Data items
────────

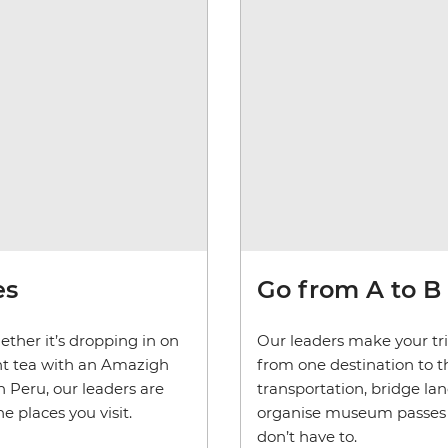
es
Go from A to B
ether it’s dropping in on
Our leaders make your trip
mint tea with an Amazigh
from one destination to th
 Peru, our leaders are
transportation, bridge la
 places you visit.
organise museum passes and
don’t have to.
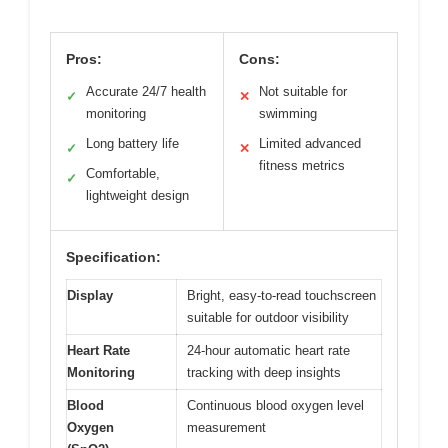
Pros:
Cons:
Accurate 24/7 health
Not suitable for
✓
✕
monitoring
swimming
Long battery life
Limited advanced
✓
✕
fitness metrics
Comfortable,
✓
lightweight design
Specification:
Display
Bright, easy-to-read touchscreen
suitable for outdoor visibility
Heart Rate
24-hour automatic heart rate
Monitoring
tracking with deep insights
Blood
Continuous blood oxygen level
Oxygen
measurement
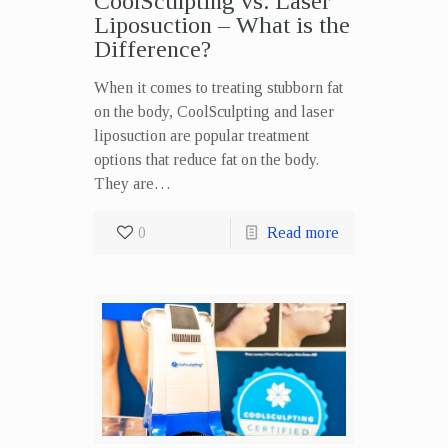
CoolSculpting vs. Laser
Liposuction – What is the
Difference?
When it comes to treating stubborn fat
on the body, CoolSculpting and laser
liposuction are popular treatment
options that reduce fat on the body.
They are…
0
Read more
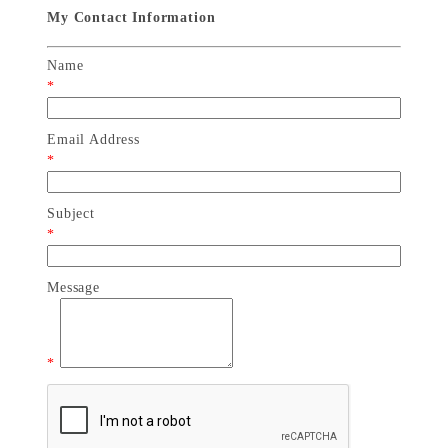
My Contact Information
Name
*
Email Address
*
Subject
*
Message
*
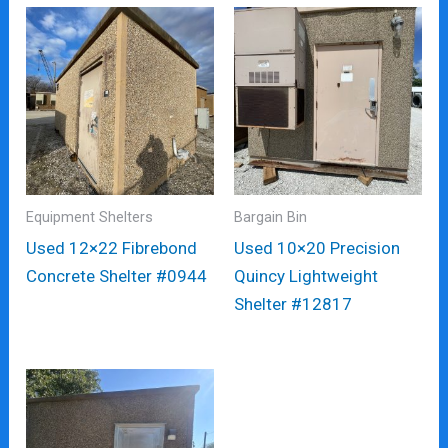
Equipment Shelters
Bargain Bin
Used 12×22 Fibrebond
Used 10×20 Precision
Concrete Shelter #0944
Quincy Lightweight
Shelter #12817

────────

REQUIREMENT -
Rewrite the text from all the entries above with every "Used" changed to "Pre-owned" and nothing else altered. Leave the pictures out of your answer.

RESPONSE AREA -
es
Go from A to B
ether it’s dropping in on
Our leaders make your trip
mint tea with an Amazigh
from one destination to th
 Peru, our leaders are
transportation, bridge la
 places you visit.
organise museum passes and
don’t have to.
Pros:
Cons:
Accurate 24/7 health
Not suitable for
✓
✕
monitoring
swimming
Long battery life
Limited advanced
✓
✕
fitness metrics
Comfortable,
✓
lightweight design
Specification:
Display
Bright, easy-to-read touchscreen
suitable for outdoor visibility
Heart Rate
24-hour automatic heart rate
Monitoring
tracking with deep insights
Blood
Continuous blood oxygen level
Oxygen
measurement
CoolSculpting vs. Laser
Liposuction – What is the
Difference?
When it comes to treating stubborn fat
on the body, CoolSculpting and laser
liposuction are popular treatment
options that reduce fat on the body.
They are…
0
Read more
My Contact Information
Name
*
Email Address
*
Subject
*
Message
*
Equipment Shelters
Bargain Bin
Pre-owned 12×22 Fibrebond
Pre-owned 10×20 Precision
Concrete Shelter #0944
Quincy Lightweight
Shelter #12817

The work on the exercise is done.